Your objective: Gather, from the listing beneath this task, every line holding the string "volume".

Recorded data:
********************

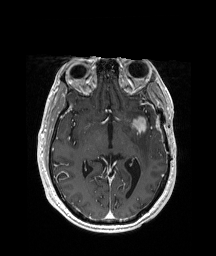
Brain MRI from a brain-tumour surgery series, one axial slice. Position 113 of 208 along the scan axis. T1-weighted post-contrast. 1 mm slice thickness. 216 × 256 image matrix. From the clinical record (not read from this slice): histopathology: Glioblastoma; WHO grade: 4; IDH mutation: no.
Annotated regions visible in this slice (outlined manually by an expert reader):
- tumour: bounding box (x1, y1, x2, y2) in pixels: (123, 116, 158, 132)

********************

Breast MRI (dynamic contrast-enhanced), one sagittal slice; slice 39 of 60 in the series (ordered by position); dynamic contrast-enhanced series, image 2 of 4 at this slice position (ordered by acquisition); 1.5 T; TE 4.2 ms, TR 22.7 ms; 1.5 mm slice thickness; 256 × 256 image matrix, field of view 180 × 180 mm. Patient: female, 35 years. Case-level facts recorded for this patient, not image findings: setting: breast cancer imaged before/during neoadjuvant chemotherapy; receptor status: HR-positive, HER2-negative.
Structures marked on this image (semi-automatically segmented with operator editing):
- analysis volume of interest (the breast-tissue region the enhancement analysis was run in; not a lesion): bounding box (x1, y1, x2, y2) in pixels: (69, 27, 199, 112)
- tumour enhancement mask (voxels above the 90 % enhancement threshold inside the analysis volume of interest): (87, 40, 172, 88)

********************

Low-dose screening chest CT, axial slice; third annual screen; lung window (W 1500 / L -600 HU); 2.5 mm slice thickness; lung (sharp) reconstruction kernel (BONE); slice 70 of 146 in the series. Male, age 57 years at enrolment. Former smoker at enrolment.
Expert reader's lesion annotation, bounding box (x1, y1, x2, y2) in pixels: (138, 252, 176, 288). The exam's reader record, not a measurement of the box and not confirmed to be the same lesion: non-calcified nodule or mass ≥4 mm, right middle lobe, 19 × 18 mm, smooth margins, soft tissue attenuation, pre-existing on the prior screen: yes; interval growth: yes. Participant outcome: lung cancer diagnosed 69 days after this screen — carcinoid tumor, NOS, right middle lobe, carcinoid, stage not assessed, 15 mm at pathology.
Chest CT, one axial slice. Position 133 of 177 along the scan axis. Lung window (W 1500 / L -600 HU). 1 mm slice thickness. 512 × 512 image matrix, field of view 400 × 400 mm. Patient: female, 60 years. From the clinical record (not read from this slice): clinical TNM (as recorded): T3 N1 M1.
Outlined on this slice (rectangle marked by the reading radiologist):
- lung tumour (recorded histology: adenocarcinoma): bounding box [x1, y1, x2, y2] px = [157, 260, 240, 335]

********************

Response area:
- analysis volume of interest (the breast-tissue region the enhancement analysis was run in; not a lesion): bounding box (x1, y1, x2, y2) in pixels: (69, 27, 199, 112)
- tumour enhancement mask (voxels above the 90 % enhancement threshold inside the analysis volume of interest): (87, 40, 172, 88)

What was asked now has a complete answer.